Guru dan Pemerintah merupakan Penanggungjawab Mutlak
Pendidikan
Ketika ditanyakan kepada sebagian
besar masyarakat tentang siapa yang bertaggungjawab terhadap masalah
pendidikan, maka hampir seluruhnya dengan mudah menuding kepada guru dan
pemerintah. Dengan berbagai alasan guru dengan mudah dipersalahkan semisal
kemampuan yang rendah, mengajar tanpa memberikan contoh dan sebagainya. Dan
dengan berbagai alasan pula pemerintah dipersalahkan atas rendahnya kualitas
pendidikan, semisal sarana yang tidak memadai, kurangnya program pelatihan
guru, serta kurikulum yang selalu berubah dan sebagainya.
Alasan-alasan tersebut memang
benar adanya. Keberadaan oknum-oknum yang tidak bertanggungjawab dilembaga
pemerintahan maupun dari guru itu sendiri menyebabkan tidak sinerginya
kerja-kerja yang berhubungan degan program pendidikan. Namun, permasalahan ini
hanyalah masalah kecil apabila kesadaran akan tanggungjawab pendidikan bukan
hanya terletak dipundak guru dan pemerintah semata.
Jika kita sepakat bahwa stakeholder pendidikan itu meliputi
guru, siswa, sekolah, orang tua, masyarakat dan pemerintah, maka seluruh stakeholder itu dituntut harus menjadi
model bagi siswa yang sedang melakukan pembiasaan tentang karakter bagi dirinya. Dengan
demikian tidak terjadi lagi ambiguitas dalam dunia pendidikan ketika seluruh stakeholder turut andil sesuai porsi dan
taggungjawabnya.
Demikian beberapa miskonsepsi dalam
pendidikan yang menurut saya tumbuh subur di masyarakat saat ini.

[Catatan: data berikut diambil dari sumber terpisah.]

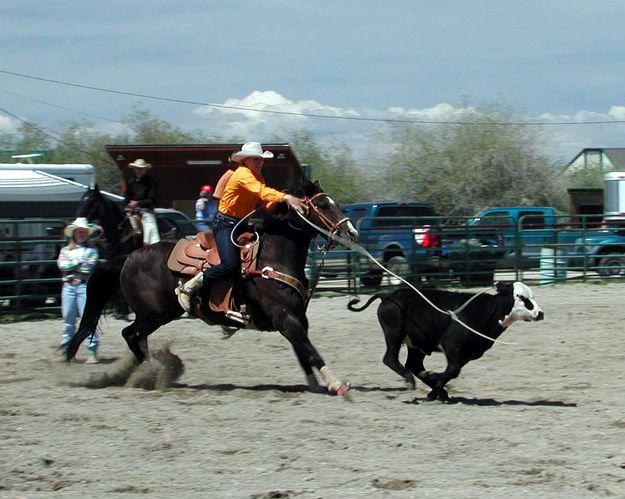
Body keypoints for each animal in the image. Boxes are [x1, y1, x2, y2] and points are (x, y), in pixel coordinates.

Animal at [66, 180, 358, 394]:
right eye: (322, 204)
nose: (351, 233)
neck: (273, 255)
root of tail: (128, 257)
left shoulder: (295, 319)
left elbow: (303, 351)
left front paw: (314, 384)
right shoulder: (287, 319)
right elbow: (311, 351)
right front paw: (337, 384)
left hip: (154, 315)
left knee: (136, 337)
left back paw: (147, 371)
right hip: (154, 313)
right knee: (130, 334)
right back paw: (149, 372)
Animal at [346, 284, 540, 400]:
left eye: (533, 296)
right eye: (521, 297)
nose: (540, 313)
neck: (484, 312)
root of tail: (387, 295)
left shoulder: (467, 354)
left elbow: (452, 372)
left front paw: (436, 391)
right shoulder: (451, 344)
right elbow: (453, 370)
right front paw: (432, 378)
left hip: (416, 344)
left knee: (413, 364)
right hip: (393, 332)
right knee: (390, 358)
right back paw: (410, 381)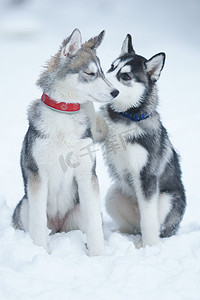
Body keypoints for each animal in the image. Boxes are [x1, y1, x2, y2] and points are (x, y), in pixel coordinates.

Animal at [12, 28, 119, 255]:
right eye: (90, 73)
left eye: (103, 72)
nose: (116, 92)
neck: (64, 113)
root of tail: (59, 225)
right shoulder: (38, 176)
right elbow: (37, 224)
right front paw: (41, 253)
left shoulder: (87, 175)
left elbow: (94, 224)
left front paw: (98, 255)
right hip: (25, 205)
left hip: (78, 210)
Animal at [98, 34, 186, 247]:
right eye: (111, 67)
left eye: (125, 76)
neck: (127, 117)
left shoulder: (146, 177)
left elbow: (148, 220)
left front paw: (150, 248)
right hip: (114, 195)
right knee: (132, 227)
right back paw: (120, 235)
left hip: (166, 199)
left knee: (151, 224)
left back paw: (145, 242)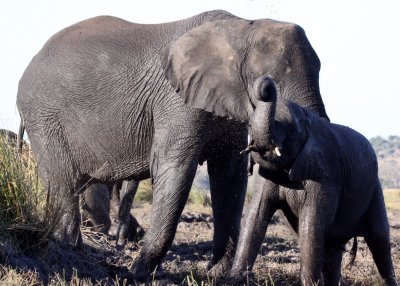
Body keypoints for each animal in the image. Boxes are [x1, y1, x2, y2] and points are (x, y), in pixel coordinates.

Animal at [15, 10, 328, 278]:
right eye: (270, 82)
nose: (264, 89)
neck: (241, 29)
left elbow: (230, 176)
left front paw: (216, 275)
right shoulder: (176, 101)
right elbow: (176, 166)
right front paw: (138, 272)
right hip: (44, 118)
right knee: (63, 181)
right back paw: (69, 252)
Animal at [231, 77, 396, 286]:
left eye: (291, 130)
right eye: (250, 127)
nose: (267, 82)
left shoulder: (326, 170)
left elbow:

Miskonsepsi yang
mempengaruhi kualitas pendidikan di negeri ini. Pendidikan bukanlah sekedar
menghadirkan siswa di ruang-ruang kelas yang terbatas. Ia mencakup seluruh
tempat berlangsungnya kehidupan sebab pendidikan adalah belajar tetang
kehidupan. Pendidikan bukanlah sekedar jenjang SD hingga sarjana, melainkan
setiap jenjang kehidupan semenjak kelahiran hingga akhir kehidupan. Setiap kita
adalah pendidik dan setiap kita adalah peserta didik dalam kehidupan ini.